Monday, April 27, 2009

Job 27-42

Following the dialogues with Eliphaz, Bildad, and Zophar, the Book of Job concludes with three monologues and an epilogue. The monologues are those of Job (chs 27-31), Elihu (chs 32-37), and God (chs 38-41). Job's monologue presents his final defense of his integrity, focusing on the problem of understanding/wisdom in ch 28. The idea is that human wisdom is insufficient to comprehend Job's situation, and God alone is capable of understanding. Thus, the best man can do is fear God and turn from evil. Job then seeks to demonstrate that this has indeed been the course of his life.

Elihu's monologue has probably been over analyzed because he has not previously been mentioned in the book.
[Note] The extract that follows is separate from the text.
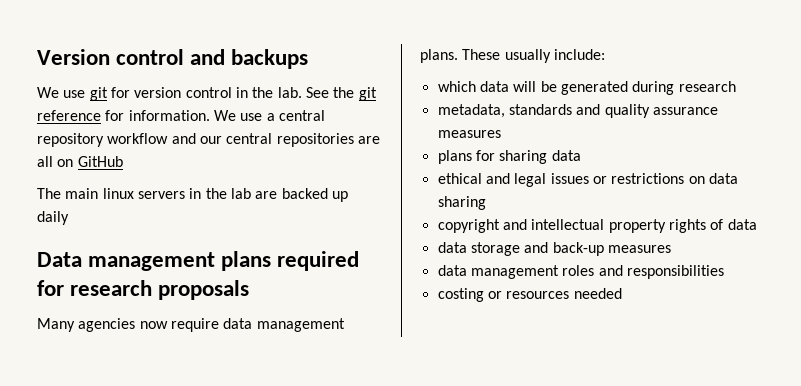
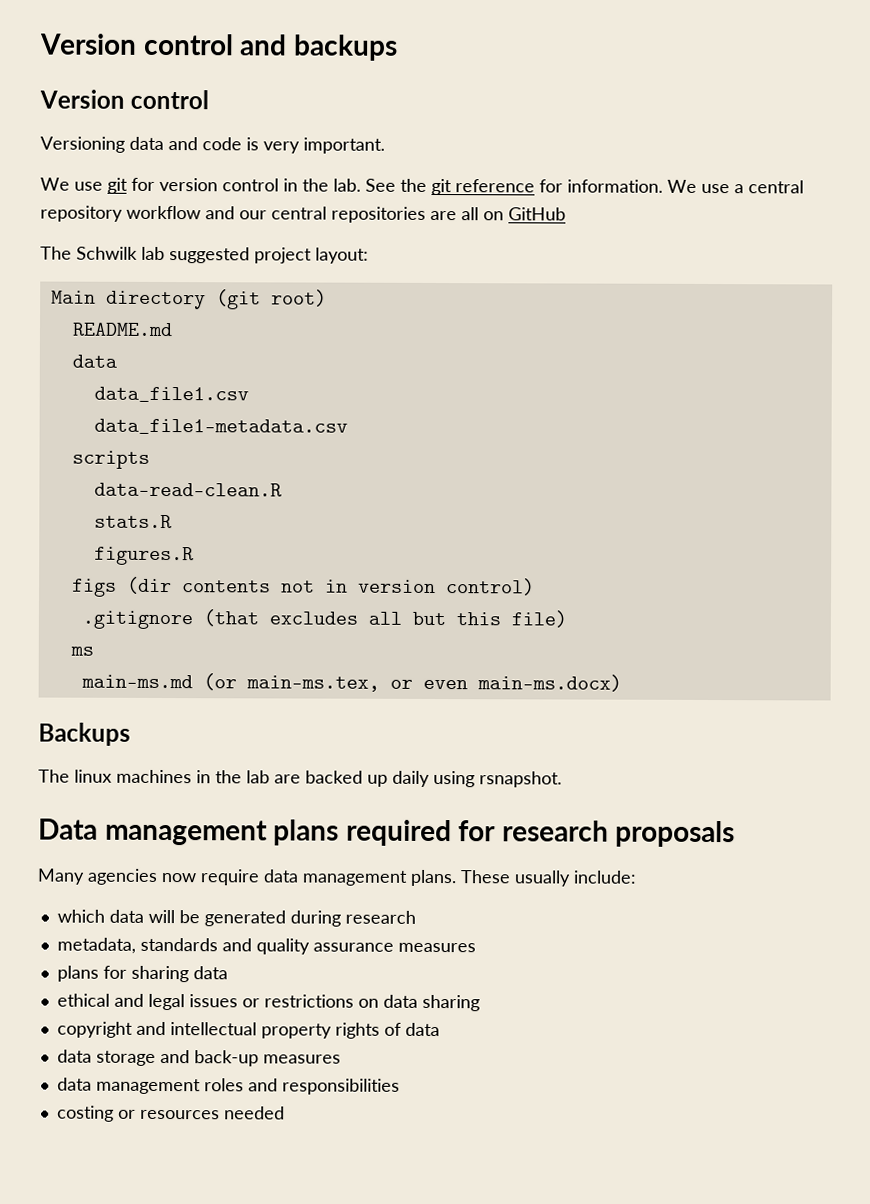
(309, 59) none -> [39,89,210,110] [40,136,385,154] // Version control // Versioning data and code is very important.
[65,188,185,199] main linux servers -> [76,246,369,264] [50,289,327,310] [71,322,173,337] [71,354,117,368] [93,386,249,403] [93,418,348,435] [71,450,150,469] [93,482,282,497] [93,514,172,529] [93,546,194,566] [71,576,535,597] [81,609,567,630] [69,646,94,656] [80,673,622,692] [38,722,131,746] [38,769,192,784] Schwilk lab suggested project layout: // Main directory (git root) // README.md // data // data_file1.csv // data_file1-metadata.csv // scripts // data-read-clean.R // stats.R // figures.R // figs (dir contents not in version control) // .gitignore (that excludes all but this file) // ms // main-ms.md (or main-ms.tex, or even main-ms.docx) // Backups // The linux machines
(69, 218) none -> [433,770,562,788] using rsnapshot.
His message probably serves two primary purposes. First, he puts forth the instructional element in suffering, that is, that suffering presents an opportunity for learning. This has not been suggested in any clear way in the book up to this point. Second, Elihu's speech serves to heighten expectation for God's appearance on the scene. In other words, he serves to increase the tension.

God's monologue does not address Job's concerns. He does not explain himself. Instead, he takes the "Pauline" tack, "Who are you, O man?" But in his response God emphasizes both the demonstration of his wisdom in the making of creation and the care he continually exerts in providence, giving his statement an "if God so clothes the grass" character that Job picks up on.

The Epilogue. Does Job repent? If he does, of what does he have to repent? God says that Job spoke truly concerning him. Instead, a better translation is "I comfort myself upon dust and ashes. That is, even in the midst of my scraping myself upon the dust heap, I comfort myself with the vision and knowledge I now have of God. Lest anyone think this is a new idea with me, I borrowed it from The Word Became Fresh by Dale Ralph Davis, pp. 118-119, footnote 18.